I have met a few kink types and always found them to the most tedious bores about their hobby, so many believe it makes them me sort of brave sexual adventurer. I can out up with that if I have to but not this.

So much so that I often wonder if they are in fact over-compensating for something (inability to reach orgasm without leather, whips and chains? Ingrained repressed sexuality from a strict upbringing which they can only shake off by going to the other extreme?). I'm not sure that they're the sex positive people and we're the repressed prudes - the more I delve into people's accounts of the link scene, the more I think it might well be the other way round.

goldielockdown2 · 09/02/2021 14:18

The 'kink' which involves wanting to involve children in your sex life begins with P and ends in aedophilia.
Abhorrent, disgusting movement and it makes me wish I was older because I worry about the times I'm living in and raising my kids in!

Berthatydfil · 09/02/2021 14:18

@JosephineDeBeauharnais

“It’s a stalking horse for the ultimate normalisation of paedophilia”

This 100%

Iveputmyselfonthenaughtystep · 09/02/2021 14:18

Nononononono.
I am kinky. I am part of the scene. The whole moral ETHOS of kink is 'safe, sane, consensual'. This means you do NOT involve others in your kink in any way unless they explicitly consent. You don't discuss it with them unless they ask, you don't flaunt fetishes or fetishised clothing in front of them unless they are in a kinky space/ have asked to see. Showing people sexualised things that they have not asked to see is non consensual and goes against the values of every person involved in the kink/BDSM scene.
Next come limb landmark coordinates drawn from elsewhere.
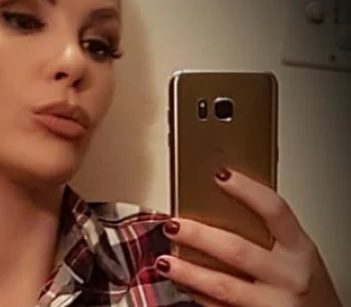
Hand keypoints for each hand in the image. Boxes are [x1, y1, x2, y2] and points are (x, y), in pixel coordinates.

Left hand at [155, 168, 343, 306]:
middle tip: (173, 224)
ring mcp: (272, 303)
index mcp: (299, 249)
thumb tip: (217, 199)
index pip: (275, 211)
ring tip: (164, 261)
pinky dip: (198, 297)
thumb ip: (266, 231)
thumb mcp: (295, 252)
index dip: (248, 190)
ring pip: (223, 286)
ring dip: (188, 273)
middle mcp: (288, 276)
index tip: (221, 175)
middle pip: (237, 250)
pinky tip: (182, 285)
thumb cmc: (305, 282)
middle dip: (199, 236)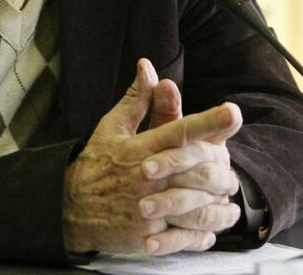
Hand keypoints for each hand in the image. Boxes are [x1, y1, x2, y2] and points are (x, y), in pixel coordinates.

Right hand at [62, 59, 242, 255]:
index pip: (178, 131)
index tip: (232, 112)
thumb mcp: (111, 128)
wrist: (69, 209)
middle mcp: (145, 178)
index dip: (207, 122)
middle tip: (231, 169)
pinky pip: (185, 236)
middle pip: (194, 170)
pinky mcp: (147, 235)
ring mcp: (147, 209)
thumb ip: (137, 99)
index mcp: (138, 149)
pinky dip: (204, 232)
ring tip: (229, 198)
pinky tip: (213, 225)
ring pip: (195, 206)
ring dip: (217, 202)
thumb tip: (148, 67)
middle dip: (220, 169)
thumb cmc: (95, 164)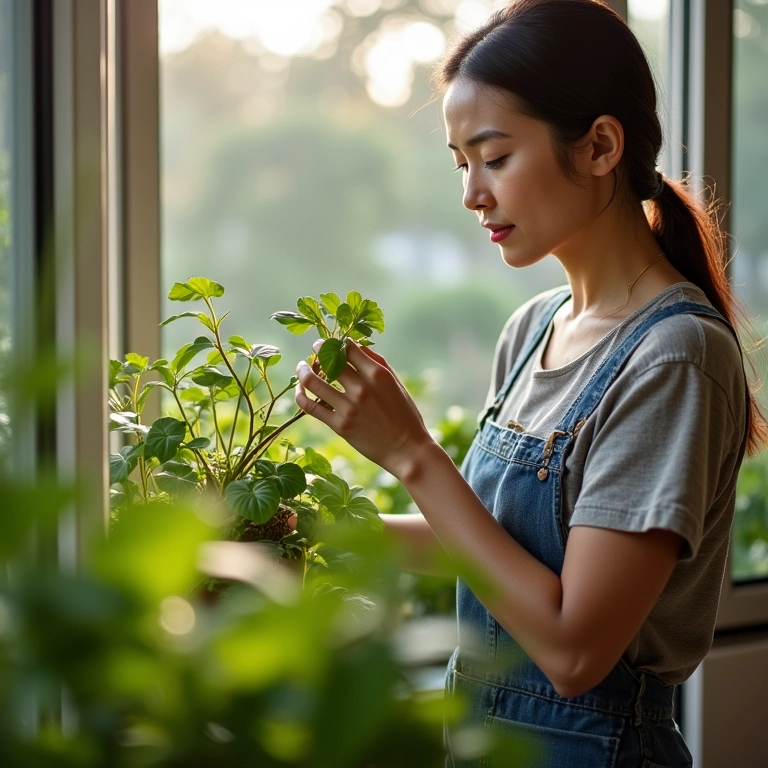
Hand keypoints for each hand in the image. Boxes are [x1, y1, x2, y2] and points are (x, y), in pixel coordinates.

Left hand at [294, 339, 435, 478]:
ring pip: (313, 382)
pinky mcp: (340, 426)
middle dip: (319, 350)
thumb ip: (378, 363)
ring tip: (301, 367)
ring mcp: (349, 407)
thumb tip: (358, 346)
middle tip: (316, 348)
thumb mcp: (397, 384)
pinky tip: (299, 389)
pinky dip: (300, 395)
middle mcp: (361, 388)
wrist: (407, 450)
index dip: (337, 341)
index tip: (332, 341)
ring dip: (303, 370)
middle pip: (329, 360)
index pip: (349, 348)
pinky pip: (310, 407)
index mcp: (377, 375)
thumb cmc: (405, 415)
Anybody espousing this is just an old fashioned pervert or child abuser. Fuck them. They do not speak for me.

LurkyMcLurkLurk · 09/02/2021 14:20

Am I horribly naive or old fashioned for doubting the OkCupid survey mentioned when results show:
"71% of members are into kink, 62% of women are into rough sex, and 51% of women are into bondage"?

I would wonder how many women say that's their preference because they believe it's expected of them?